MATERIAL PROVIDED Block Start
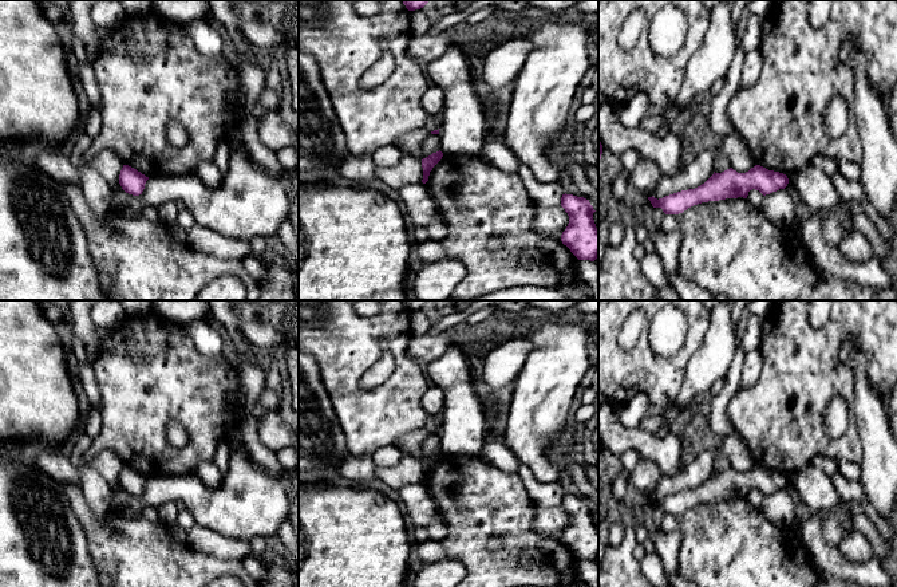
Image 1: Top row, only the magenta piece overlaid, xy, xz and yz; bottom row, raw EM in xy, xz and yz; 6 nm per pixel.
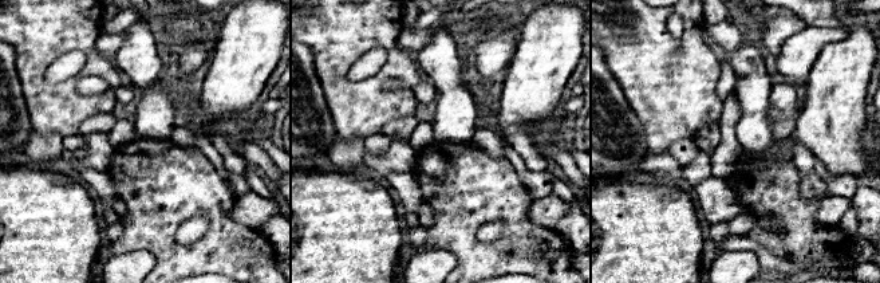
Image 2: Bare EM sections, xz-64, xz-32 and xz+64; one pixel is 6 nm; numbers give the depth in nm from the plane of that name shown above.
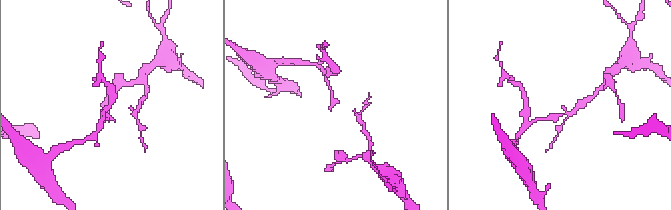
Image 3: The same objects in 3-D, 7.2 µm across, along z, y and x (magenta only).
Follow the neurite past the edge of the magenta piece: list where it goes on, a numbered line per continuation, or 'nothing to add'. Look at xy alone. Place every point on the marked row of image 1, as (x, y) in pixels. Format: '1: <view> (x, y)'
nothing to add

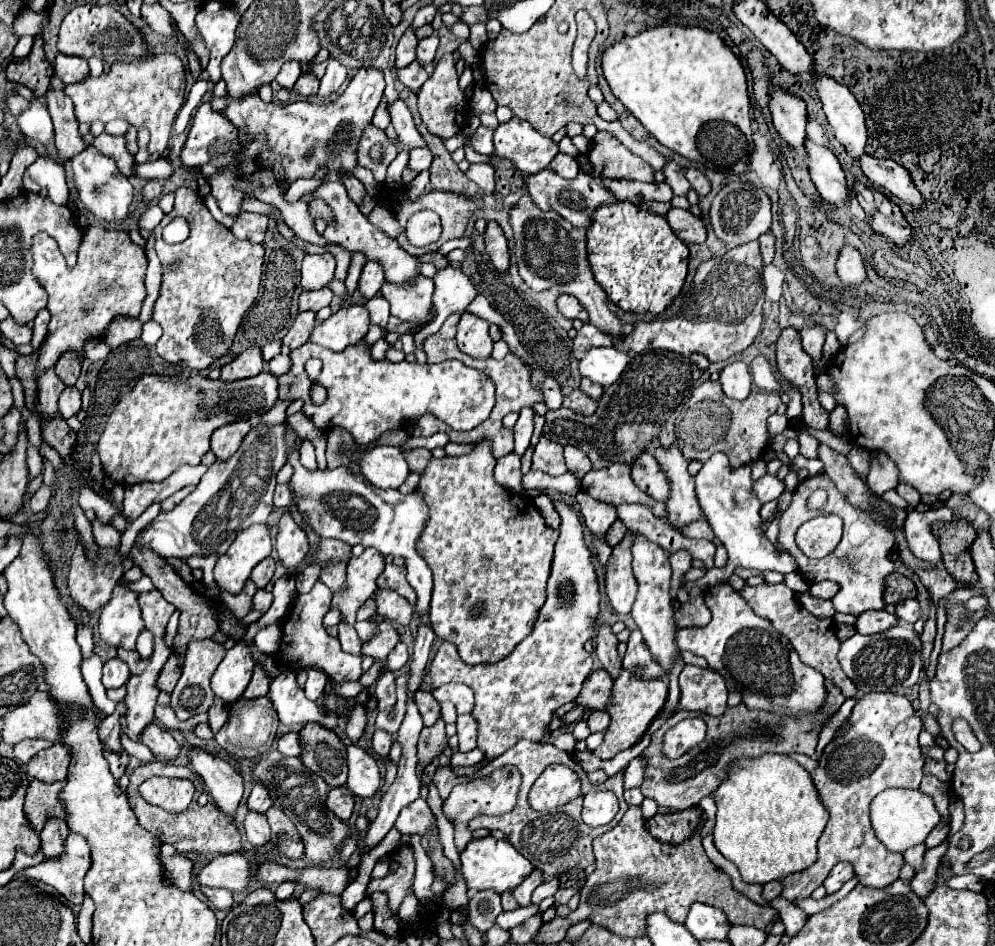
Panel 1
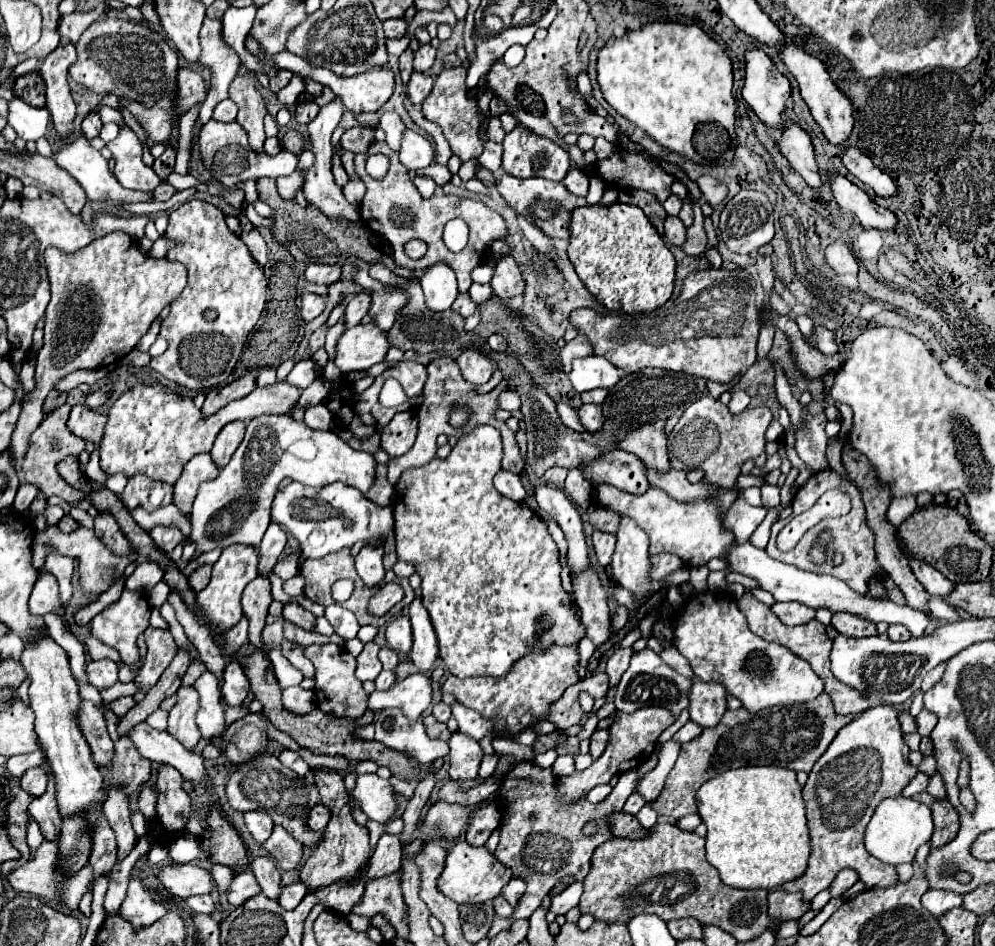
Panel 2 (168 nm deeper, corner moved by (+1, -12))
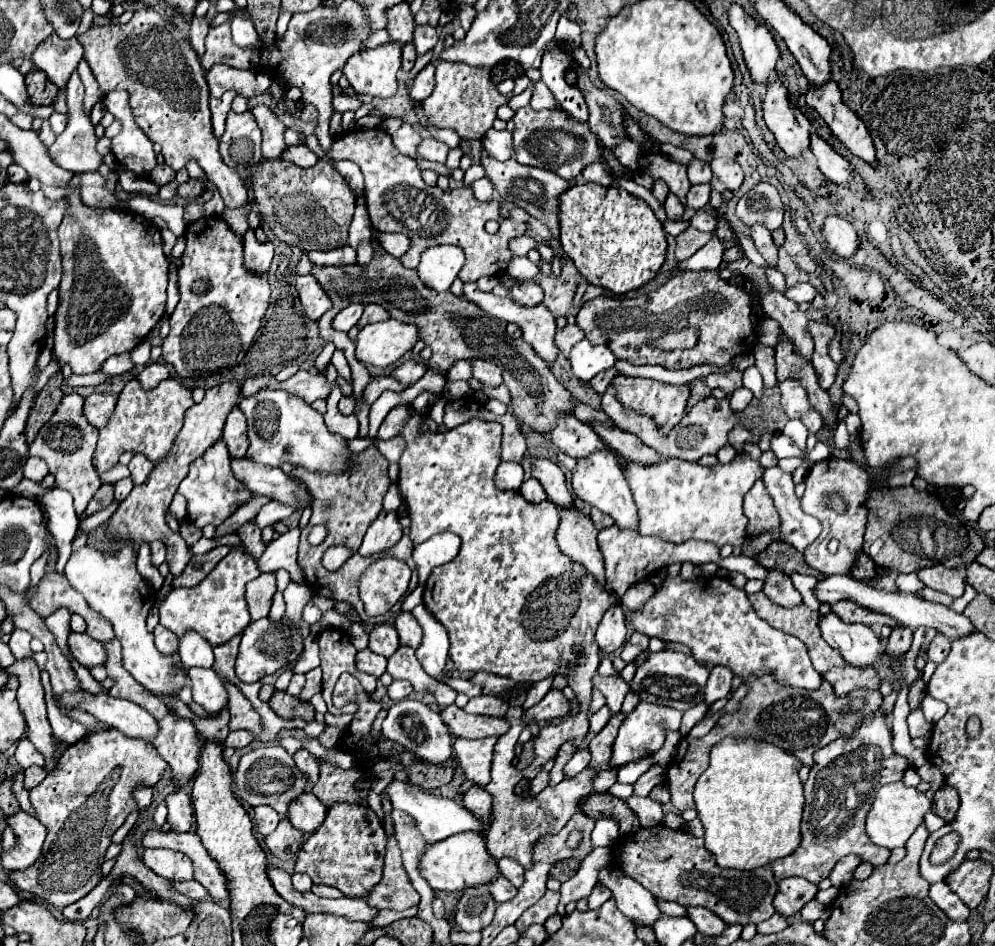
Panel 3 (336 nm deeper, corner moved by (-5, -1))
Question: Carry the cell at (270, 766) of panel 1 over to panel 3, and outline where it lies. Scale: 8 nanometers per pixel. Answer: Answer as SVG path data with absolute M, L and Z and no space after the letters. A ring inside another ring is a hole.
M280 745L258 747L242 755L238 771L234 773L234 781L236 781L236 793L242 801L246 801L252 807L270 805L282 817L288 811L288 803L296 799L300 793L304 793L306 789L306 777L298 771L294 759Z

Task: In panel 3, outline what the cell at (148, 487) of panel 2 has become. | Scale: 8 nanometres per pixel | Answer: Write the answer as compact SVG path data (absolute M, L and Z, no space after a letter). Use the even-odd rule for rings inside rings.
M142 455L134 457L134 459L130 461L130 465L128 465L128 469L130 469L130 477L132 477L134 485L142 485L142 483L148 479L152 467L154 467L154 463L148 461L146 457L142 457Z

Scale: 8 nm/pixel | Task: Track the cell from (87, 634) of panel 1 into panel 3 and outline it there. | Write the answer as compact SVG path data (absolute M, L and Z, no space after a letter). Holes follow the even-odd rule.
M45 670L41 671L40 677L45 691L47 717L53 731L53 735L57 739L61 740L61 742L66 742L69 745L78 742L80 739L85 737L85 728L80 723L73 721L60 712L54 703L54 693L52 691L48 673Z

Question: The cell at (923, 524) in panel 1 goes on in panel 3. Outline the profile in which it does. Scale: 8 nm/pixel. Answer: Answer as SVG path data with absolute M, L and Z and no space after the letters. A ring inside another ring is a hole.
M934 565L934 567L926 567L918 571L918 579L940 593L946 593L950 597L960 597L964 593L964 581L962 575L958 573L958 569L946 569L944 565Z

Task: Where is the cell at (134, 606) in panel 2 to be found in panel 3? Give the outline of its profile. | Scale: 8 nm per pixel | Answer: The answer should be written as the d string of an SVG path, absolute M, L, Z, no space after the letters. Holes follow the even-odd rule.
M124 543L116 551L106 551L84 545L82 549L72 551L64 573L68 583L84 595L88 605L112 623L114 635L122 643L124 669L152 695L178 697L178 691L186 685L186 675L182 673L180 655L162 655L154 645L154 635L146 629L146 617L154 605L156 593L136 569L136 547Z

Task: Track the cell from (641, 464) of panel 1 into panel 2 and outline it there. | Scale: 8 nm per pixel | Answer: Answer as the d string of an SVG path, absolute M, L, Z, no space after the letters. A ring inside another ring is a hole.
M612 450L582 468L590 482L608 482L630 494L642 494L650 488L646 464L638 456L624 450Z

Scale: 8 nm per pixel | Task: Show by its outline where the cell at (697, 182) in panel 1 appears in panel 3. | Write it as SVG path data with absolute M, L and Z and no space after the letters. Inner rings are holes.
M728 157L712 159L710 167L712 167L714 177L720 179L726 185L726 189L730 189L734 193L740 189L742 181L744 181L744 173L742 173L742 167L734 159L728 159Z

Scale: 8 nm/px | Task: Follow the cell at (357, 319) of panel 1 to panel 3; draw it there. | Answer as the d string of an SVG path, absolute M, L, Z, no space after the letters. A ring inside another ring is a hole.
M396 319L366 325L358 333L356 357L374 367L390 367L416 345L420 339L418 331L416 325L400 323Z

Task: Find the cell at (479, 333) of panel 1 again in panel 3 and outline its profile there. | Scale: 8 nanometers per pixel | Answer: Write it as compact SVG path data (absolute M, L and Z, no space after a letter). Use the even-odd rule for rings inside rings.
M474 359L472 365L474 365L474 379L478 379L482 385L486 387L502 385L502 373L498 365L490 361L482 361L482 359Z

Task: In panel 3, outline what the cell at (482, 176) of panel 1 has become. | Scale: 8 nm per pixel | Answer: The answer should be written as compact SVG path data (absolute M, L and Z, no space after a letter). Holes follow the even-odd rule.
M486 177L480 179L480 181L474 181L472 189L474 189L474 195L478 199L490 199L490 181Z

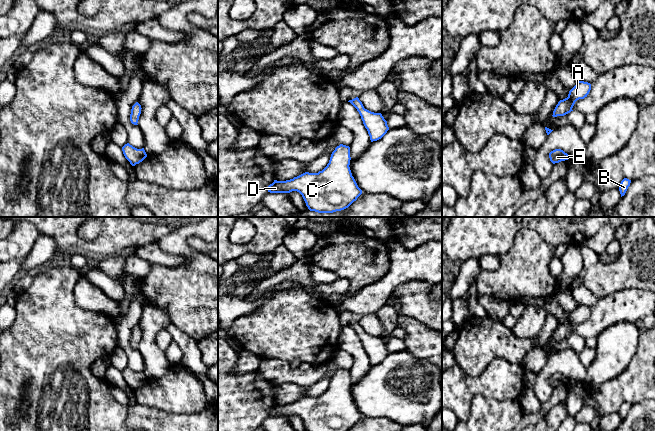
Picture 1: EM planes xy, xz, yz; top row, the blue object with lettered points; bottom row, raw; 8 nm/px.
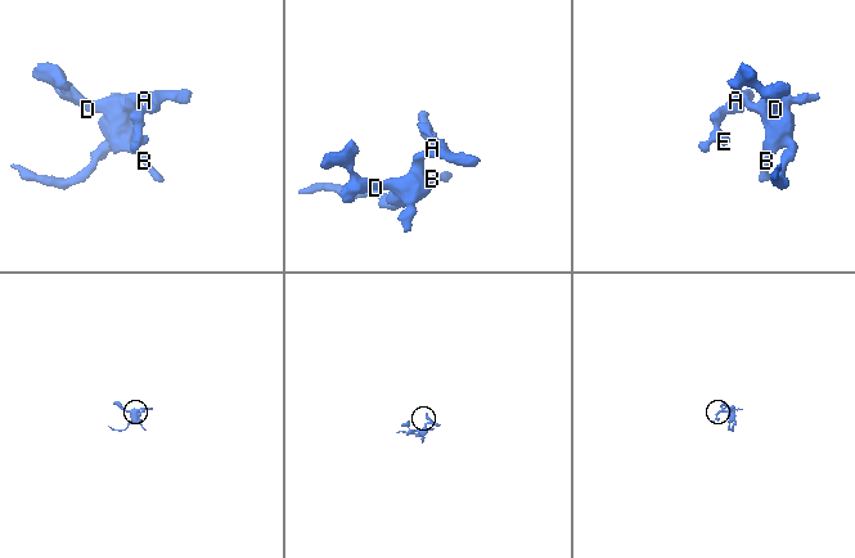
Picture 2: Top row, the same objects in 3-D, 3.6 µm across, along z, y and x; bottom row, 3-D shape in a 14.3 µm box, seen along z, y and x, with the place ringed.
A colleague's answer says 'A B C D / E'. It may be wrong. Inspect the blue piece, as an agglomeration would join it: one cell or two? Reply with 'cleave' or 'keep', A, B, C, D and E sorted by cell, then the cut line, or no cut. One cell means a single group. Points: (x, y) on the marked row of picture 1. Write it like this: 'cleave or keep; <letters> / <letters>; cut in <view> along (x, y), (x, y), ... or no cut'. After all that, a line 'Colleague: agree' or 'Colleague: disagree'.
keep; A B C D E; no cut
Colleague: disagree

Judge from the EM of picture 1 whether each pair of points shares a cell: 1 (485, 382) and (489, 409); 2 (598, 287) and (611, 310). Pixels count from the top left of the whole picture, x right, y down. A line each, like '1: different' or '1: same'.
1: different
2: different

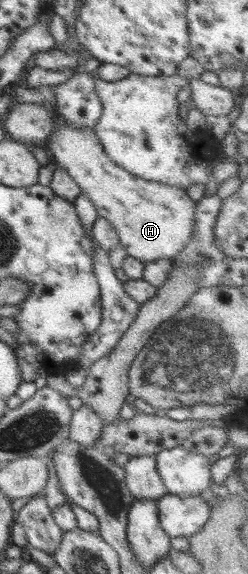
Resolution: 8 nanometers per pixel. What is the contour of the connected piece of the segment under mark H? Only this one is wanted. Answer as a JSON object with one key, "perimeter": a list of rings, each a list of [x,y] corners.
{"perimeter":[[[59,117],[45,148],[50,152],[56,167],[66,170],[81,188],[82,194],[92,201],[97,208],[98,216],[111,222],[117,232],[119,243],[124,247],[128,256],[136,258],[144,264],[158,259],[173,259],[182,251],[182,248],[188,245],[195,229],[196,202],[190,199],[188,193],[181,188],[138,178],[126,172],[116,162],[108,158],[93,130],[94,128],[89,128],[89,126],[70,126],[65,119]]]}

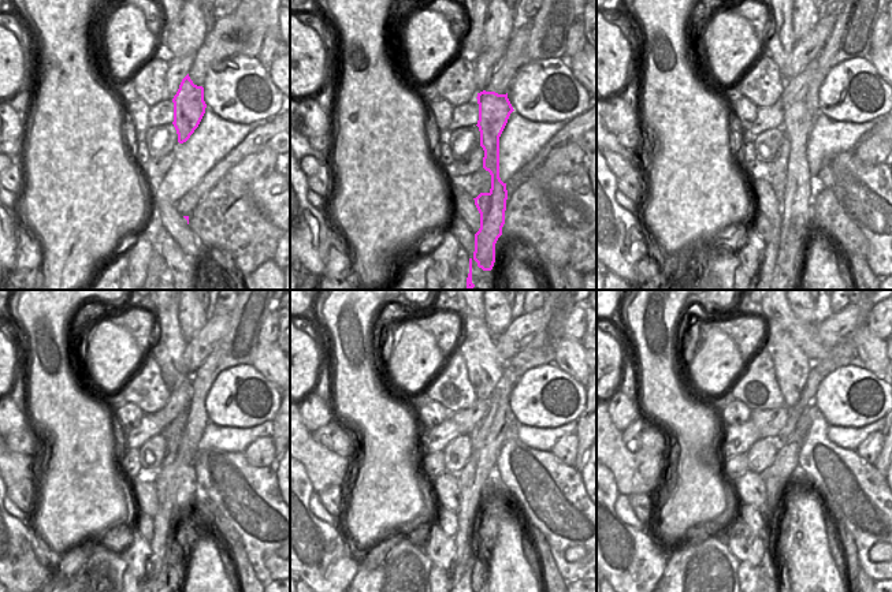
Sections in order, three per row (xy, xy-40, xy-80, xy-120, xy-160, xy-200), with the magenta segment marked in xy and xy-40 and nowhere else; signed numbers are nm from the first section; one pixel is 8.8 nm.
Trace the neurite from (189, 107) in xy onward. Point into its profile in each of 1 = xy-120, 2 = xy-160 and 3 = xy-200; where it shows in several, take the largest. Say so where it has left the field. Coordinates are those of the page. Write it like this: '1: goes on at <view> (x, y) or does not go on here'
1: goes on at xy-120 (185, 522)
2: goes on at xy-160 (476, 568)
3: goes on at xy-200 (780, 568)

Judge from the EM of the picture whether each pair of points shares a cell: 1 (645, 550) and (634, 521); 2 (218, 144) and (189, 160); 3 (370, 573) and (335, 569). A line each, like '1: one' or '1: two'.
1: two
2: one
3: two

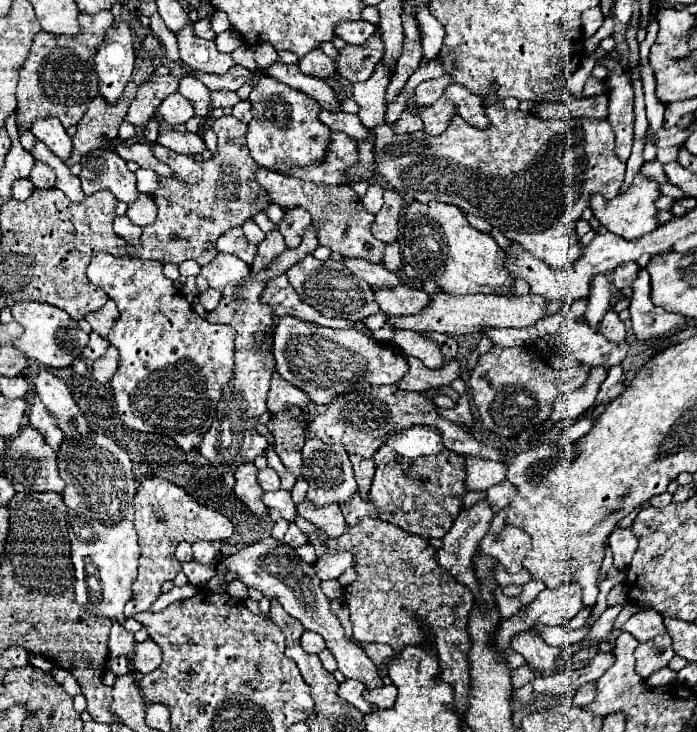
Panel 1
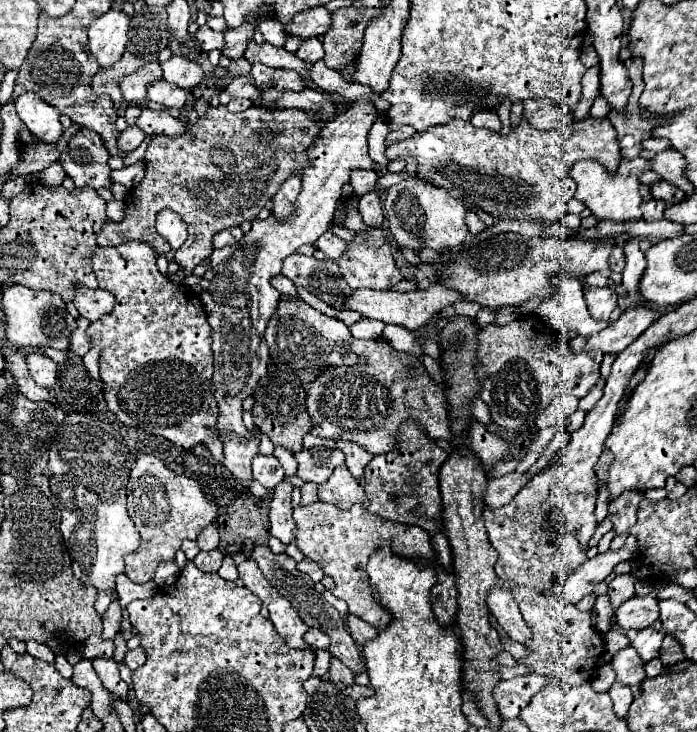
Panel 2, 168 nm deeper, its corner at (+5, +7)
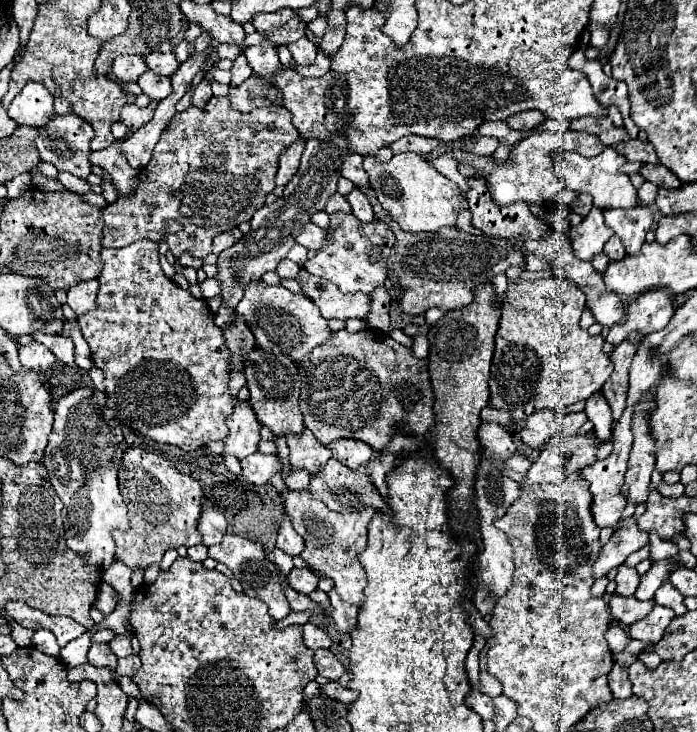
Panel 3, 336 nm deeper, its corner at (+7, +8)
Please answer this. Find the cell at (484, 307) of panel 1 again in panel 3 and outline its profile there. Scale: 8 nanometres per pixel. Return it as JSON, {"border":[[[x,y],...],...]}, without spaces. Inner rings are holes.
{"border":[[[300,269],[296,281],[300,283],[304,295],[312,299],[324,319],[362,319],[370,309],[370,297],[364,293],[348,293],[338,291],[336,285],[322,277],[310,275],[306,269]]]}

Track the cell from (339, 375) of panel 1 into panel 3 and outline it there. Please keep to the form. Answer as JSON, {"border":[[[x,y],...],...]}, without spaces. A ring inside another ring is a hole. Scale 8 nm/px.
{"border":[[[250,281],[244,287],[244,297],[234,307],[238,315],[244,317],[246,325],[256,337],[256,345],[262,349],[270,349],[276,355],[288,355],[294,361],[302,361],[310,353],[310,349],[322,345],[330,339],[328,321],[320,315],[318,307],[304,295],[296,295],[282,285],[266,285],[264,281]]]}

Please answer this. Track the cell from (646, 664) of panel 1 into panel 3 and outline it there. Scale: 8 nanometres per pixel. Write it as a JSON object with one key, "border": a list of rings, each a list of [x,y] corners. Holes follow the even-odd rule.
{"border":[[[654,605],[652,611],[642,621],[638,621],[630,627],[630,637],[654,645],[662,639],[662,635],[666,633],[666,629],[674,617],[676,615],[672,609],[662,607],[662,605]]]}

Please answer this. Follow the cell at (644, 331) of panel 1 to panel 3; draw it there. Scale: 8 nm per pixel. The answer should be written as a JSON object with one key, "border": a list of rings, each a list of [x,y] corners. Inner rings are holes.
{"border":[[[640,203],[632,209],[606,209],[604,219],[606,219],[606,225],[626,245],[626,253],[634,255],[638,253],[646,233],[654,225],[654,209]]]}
MATERIAL PROVIDED Block End
__TASK OBJECTIVE__. Return all lines from the data that include the string "objects".

__ANSWER TO THIS PROBLEM__.
Image 3: The same objects in 3-D, 7.2 µm across, along z, y and x (magenta only).
Picture 2: Top row, the same objects in 3-D, 3.6 µm across, along z, y and x; bottom row, 3-D shape in a 14.3 µm box, seen along z, y and x, with the place ringed.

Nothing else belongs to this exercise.